## begin
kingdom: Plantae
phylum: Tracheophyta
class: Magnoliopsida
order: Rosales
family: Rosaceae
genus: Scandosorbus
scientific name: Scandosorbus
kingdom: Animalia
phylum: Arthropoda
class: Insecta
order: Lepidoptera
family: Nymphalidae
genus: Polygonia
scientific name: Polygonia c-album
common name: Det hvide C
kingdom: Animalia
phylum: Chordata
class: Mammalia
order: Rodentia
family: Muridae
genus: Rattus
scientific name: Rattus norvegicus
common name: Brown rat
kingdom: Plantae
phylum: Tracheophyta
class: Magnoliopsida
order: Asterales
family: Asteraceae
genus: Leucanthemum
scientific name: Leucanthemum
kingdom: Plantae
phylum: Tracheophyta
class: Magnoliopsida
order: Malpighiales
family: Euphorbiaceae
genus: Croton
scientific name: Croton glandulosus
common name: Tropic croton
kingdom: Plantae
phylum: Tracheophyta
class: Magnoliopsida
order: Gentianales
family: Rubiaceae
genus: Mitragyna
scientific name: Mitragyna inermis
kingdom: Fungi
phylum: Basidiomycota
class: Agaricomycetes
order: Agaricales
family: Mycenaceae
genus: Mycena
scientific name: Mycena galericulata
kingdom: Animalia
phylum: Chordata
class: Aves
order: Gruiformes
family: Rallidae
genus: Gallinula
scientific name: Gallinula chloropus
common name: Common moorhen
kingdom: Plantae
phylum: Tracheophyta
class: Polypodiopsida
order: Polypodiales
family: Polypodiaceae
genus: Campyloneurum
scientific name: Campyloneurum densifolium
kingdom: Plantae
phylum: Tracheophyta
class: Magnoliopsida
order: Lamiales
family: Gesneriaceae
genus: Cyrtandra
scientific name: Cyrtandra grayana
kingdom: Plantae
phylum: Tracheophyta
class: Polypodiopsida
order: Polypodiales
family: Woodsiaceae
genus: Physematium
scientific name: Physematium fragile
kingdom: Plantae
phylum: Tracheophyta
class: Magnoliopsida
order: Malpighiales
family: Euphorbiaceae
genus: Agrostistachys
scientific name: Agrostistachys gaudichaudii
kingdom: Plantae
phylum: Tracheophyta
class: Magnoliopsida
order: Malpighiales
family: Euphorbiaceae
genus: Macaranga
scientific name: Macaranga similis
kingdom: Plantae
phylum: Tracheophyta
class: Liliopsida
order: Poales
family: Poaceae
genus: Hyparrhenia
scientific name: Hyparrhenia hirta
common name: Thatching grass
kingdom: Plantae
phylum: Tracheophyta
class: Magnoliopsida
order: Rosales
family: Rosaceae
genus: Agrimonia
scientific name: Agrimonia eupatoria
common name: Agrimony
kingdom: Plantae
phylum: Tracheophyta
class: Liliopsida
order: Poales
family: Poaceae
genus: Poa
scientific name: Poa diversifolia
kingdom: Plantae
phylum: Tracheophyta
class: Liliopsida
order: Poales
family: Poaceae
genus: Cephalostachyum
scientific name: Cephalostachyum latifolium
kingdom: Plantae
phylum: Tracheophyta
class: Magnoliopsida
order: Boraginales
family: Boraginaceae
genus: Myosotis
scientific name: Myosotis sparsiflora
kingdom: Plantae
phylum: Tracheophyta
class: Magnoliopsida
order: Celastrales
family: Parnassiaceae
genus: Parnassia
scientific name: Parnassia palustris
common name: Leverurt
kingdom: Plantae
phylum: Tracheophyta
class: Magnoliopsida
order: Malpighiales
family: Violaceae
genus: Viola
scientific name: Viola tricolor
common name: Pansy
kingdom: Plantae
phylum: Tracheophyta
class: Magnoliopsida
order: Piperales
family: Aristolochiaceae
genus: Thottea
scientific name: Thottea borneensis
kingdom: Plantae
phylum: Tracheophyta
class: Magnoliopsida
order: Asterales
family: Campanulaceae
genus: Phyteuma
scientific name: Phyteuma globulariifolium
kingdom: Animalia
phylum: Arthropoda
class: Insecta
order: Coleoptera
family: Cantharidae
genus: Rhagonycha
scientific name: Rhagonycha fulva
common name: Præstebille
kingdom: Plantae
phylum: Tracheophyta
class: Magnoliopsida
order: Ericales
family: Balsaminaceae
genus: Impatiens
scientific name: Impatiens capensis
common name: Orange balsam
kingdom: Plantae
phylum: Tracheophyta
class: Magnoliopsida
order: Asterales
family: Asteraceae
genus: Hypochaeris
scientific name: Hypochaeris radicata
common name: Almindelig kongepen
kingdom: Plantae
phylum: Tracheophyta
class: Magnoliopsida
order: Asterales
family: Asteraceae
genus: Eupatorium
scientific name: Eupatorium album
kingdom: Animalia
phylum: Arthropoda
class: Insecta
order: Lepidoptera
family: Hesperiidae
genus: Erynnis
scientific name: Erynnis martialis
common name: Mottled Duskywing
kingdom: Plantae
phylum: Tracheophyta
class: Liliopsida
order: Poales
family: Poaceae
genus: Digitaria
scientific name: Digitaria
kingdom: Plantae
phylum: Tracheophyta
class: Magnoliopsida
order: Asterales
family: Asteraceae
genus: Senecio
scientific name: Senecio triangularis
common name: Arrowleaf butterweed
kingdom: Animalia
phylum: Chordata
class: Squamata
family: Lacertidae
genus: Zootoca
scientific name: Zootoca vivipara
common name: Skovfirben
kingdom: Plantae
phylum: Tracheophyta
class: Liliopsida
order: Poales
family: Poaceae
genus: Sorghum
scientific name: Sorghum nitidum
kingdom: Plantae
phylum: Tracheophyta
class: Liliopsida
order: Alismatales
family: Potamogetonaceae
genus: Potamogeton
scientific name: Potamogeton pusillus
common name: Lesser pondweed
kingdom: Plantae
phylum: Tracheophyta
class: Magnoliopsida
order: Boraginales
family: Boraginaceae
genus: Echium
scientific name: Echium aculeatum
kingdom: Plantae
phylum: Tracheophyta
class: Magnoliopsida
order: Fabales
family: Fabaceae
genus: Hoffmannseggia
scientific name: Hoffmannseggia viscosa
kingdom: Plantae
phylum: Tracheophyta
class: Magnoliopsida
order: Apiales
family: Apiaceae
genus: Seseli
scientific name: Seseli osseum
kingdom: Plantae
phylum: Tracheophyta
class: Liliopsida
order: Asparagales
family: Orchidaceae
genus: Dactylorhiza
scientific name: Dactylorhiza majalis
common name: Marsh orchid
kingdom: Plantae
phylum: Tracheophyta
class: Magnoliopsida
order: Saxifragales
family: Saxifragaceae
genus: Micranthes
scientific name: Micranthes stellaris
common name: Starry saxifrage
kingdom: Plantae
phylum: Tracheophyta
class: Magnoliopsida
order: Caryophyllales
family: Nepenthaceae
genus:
## end
Short exercise:
Copy word for word every line from the one containing "genus: Hoffmannseggia" through the end of the records.

Result of this task:
genus: Hoffmannseggia
scientific name: Hoffmannseggia viscosa
kingdom: Plantae
phylum: Tracheophyta
class: Magnoliopsida
order: Apiales
family: Apiaceae
genus: Seseli
scientific name: Seseli osseum
kingdom: Plantae
phylum: Tracheophyta
class: Liliopsida
order: Asparagales
family: Orchidaceae
genus: Dactylorhiza
scientific name: Dactylorhiza majalis
common name: Marsh orchid
kingdom: Plantae
phylum: Tracheophyta
class: Magnoliopsida
order: Saxifragales
family: Saxifragaceae
genus: Micranthes
scientific name: Micranthes stellaris
common name: Starry saxifrage
kingdom: Plantae
phylum: Tracheophyta
class: Magnoliopsida
order: Caryophyllales
family: Nepenthaceae
genus:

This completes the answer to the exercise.